Suddenly, people who have spent their careers arguing that government is in the way of progress — that its role must be pared to allow market forces to flourish — are calling for the biggest government bailout in American history.

"We are in a very serious place," said William Beach, an economist at the conservative Heritage Foundation in Washington. "There is risk of contagion to the entire economy."

The risk of contagion is quickly spreading outside the United States as Libor rates soar worldwide:

The three-month London interbank offered rate, or Libor, that banks charge each other for dollar loans jumped today by the most since 1999 and the euro rate rose to the highest level since November 2000. Rates in Hong Kong and Singapore climbed as Bank of East Asia faced a run Wednesday on deposits. The difference between the three-month dollar rate and the overnight indexed swap rate, the Libor-OIS spread, widened to the most on record.
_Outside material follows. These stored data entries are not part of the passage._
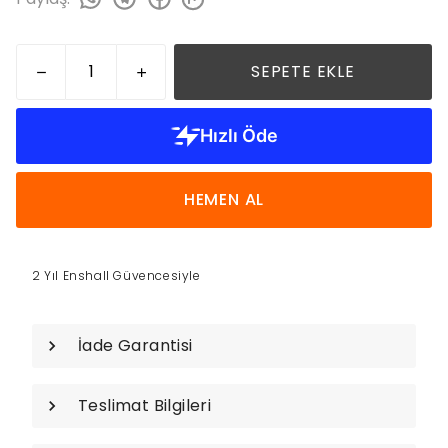
SEPETE EKLE
HEMEN AL
2 Yıl Enshall Güvencesiyle
İade Garantisi
Teslimat Bilgileri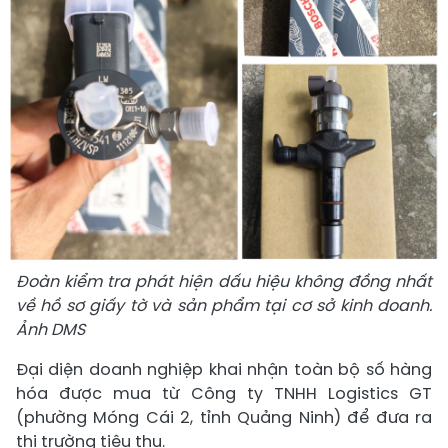
Đoàn kiểm tra phát hiện dấu hiệu không đồng nhất
về hồ sơ giấy tờ và sản phẩm tại cơ sở kinh doanh.
Ảnh DMS
Đại diện doanh nghiệp khai nhận toàn bộ số hàng
hóa được mua từ Công ty TNHH Logistics GT
(phường Móng Cái 2, tỉnh Quảng Ninh) để đưa ra
thị trường tiêu thụ.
"Liquidity in the money markets in maturities over a week is desperately scarce," said Tim Bond, head of global asset allocation at Barclays Capital in London. "A near-term solution to the crisis is urgent. Unchecked, the current crisis would turn into a self-reinforcing vortex of defaults, bank capital contraction and deep recession within a matter of weeks."

Money-market rates signal banks have all but stopped lending to each other. Treasury Secretary Henry Paulson's bailout plan, which proposes removing tainted assets from bank balance sheets, may be cut back in size, U.S. House Budget Committee Chairman John Spratt said Thursday. The U.S. faces a "painful" recession if the package isn't approved, President George W. Bush said Wednesday.

"The message coming from our money-market traders is that nothing's working," said Padhraic Garvey, the Amsterdam-based head of investment-grade debt strategy at ING Bank. "Banks are not dealing with one another and the situation has gotten worse. The real market is probably about 10 to 20 basis points above where Libor fixings are."

I am hopeful that politicians will come up with something to avert catastrophe, but I remain bearish on stocks and the U.S. economy.

What people need to realize is that the structural problems underlying this financial crisis are so perverse, so widespread and regrettably until recently, so underestimated that there is no way we are going to get out of this mess quickly.

It will take years to clean this mess up and restore confidence in the global financial system.

My only concern right now is that U.S. politicians are skirting with catastrophe here and they better come up with something fast to calm credit markets or else we will all pay a heavy price for their posturing.